Setting royalty rates for technology
Article – January 2020 | RoyaltyRange
To determine royalty rates for technology, you need to know the market value of the intellectual property you’re licensing and use comparable license agreements as a starting point for your analysis. Royalty rates are usually set as a percentage of revenue generated by the technology, so the royalties are calculated by applying the royalty percentage to the gross or net sales. In this article, we’ll look at the different factors of setting technology licensing royalty rates, including intellectual property valuation, different calculation methods and using comparable market data.
Finding the market value of technology
Before you can set royalty rates for your technology, you need to determine its market value. Only then can you be sure that the royalties you set are fair and in line with market rates. Technology contains intellectual property like patents and know how, so your valuation needs to reflect this.
There are three main intellectual property valuation approaches you can use for your technology:
- A cost-based approach: Cost-based approaches base the asset’s value on the cost of developing it. The two main cost-based methods of intellectual property valuation are the reproduction cost method and the replacement cost method.
- A market-based approach: With a market-based approach, you estimate the value of the intellectual property by comparing it with the value assigned to comparable intellectual property in similar market transactions. You can find data on comparable license agreements in specialist royalty rates databases like RoyaltyRange.
- An income-based approach: This approach values an intangible asset through the income it is expected to generate. The two main income-based methods for the valuation of intangibles are the discounted cash flow method and the relief from royalty method.

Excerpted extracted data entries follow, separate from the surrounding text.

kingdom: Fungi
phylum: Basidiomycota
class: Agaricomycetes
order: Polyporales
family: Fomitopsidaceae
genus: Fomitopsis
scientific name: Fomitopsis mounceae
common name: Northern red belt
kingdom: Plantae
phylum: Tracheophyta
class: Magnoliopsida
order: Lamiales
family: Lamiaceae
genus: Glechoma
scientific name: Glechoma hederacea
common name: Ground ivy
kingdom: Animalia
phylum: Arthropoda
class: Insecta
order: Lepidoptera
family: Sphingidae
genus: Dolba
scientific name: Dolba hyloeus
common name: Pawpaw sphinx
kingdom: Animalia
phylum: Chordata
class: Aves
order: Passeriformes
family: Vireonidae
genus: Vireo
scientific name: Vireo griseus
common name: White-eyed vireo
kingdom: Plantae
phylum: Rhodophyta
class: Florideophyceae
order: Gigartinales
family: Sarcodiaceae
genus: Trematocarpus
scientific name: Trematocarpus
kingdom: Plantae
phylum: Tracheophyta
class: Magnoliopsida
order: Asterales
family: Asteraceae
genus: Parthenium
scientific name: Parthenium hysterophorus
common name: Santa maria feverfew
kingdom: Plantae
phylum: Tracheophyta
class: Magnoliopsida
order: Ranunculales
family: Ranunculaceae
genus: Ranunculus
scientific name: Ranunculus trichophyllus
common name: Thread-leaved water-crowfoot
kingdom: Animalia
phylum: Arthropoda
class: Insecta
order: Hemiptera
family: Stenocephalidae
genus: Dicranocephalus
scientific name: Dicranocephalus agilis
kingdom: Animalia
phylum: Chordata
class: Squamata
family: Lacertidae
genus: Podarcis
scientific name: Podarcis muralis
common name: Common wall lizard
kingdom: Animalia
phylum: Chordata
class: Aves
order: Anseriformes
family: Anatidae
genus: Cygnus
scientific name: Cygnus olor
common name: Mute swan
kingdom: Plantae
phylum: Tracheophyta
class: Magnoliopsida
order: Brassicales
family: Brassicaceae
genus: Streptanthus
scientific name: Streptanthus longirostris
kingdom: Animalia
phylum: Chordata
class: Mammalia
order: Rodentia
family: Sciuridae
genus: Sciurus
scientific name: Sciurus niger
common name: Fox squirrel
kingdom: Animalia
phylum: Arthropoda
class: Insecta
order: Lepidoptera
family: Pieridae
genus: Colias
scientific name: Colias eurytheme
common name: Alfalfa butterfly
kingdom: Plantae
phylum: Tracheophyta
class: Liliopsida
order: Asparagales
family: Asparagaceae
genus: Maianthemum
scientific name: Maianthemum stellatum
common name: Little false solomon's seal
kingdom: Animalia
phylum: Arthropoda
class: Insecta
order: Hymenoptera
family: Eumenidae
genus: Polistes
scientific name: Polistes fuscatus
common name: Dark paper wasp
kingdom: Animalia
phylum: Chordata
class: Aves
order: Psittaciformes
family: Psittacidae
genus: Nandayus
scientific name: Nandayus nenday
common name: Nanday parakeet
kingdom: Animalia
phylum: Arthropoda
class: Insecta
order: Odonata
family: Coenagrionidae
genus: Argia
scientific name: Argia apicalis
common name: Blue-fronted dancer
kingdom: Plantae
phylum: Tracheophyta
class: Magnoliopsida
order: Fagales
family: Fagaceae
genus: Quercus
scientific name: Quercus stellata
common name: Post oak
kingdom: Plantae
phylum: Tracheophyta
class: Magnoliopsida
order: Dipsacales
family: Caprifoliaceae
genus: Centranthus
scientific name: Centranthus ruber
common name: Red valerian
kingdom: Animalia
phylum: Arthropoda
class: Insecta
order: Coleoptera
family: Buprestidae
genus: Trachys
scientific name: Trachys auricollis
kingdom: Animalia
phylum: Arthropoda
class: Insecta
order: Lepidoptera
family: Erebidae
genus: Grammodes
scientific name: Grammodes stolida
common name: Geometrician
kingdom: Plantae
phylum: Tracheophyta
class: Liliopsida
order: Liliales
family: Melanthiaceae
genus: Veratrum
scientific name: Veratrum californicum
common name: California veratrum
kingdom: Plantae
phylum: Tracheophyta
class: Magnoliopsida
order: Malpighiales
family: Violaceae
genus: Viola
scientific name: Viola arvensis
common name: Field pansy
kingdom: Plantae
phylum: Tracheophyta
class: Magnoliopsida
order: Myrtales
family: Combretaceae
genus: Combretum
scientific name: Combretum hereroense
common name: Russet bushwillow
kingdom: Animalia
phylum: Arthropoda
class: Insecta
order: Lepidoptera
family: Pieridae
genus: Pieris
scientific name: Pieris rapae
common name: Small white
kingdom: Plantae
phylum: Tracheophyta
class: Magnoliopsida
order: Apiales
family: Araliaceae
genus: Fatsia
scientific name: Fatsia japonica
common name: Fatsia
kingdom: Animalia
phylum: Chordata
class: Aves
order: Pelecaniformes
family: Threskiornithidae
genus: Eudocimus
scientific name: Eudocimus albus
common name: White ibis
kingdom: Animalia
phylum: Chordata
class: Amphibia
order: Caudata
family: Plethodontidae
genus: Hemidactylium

Setting royalty rates for technology
Once you know the market value of the technology being licensed, you can move on to setting royalty rates. These are negotiated between the licensor and licensee and outlined in the technology licensing agreement. Knowing the market rates for similar transactions is an important starting point for setting accurate royalty rates, and can also strengthen your negotiating position by providing proof of what other organizations are charging for similar technology licensing deals.
You can use a market approach to set royalty rates for technology. To do so, you will need to identify similar transactions involving comparable intellectual property, which you can use as a basis for your analysis. Technology is often unique because of the intellectual property it contains, but you can use license agreements with comparable terms – for example, exclusivity, date, territory, industry, market size, market potential and remuneration (e.g. were upfront fees paid?).
It’s important to remember that the stage and strength of the intellectual property will significantly affect what royalty rates can reasonably be charged. For example, if the technology has significant market commercialization, the royalty rates will likely be higher. Or, if the market being licensed into is competitive, this may affect the strength of the intellectual property and the royalty rates.
You can find comparable royalty rates for technology by using our One Search service. You’ll get a bespoke report of relevant license agreements from our database, based on your search criteria.
Technology licensing royalty rates
If you are analyzing a transaction where technology rights have been transferred between related company entities, you will need to establish arm’s length technology transfer royalty rates.
The fee for transferring a company’s intellectual property rights to a subsidiary or associated entity should be the same as it would have been had the transaction occurred between unrelated parties.
Again, looking at comparable market transactions is one of the most direct and reliable ways to apply the arm’s length principle. For transfer pricing, this is known as the comparable uncontrolled price (CUP) method, or comparable uncontrolled transaction (CUT) method. What you need to do is analyze two or more comparable transactions in order to find a market royalty rate range. If the price of the controlled transaction sits within that royalty range, then it’s at arm’s length.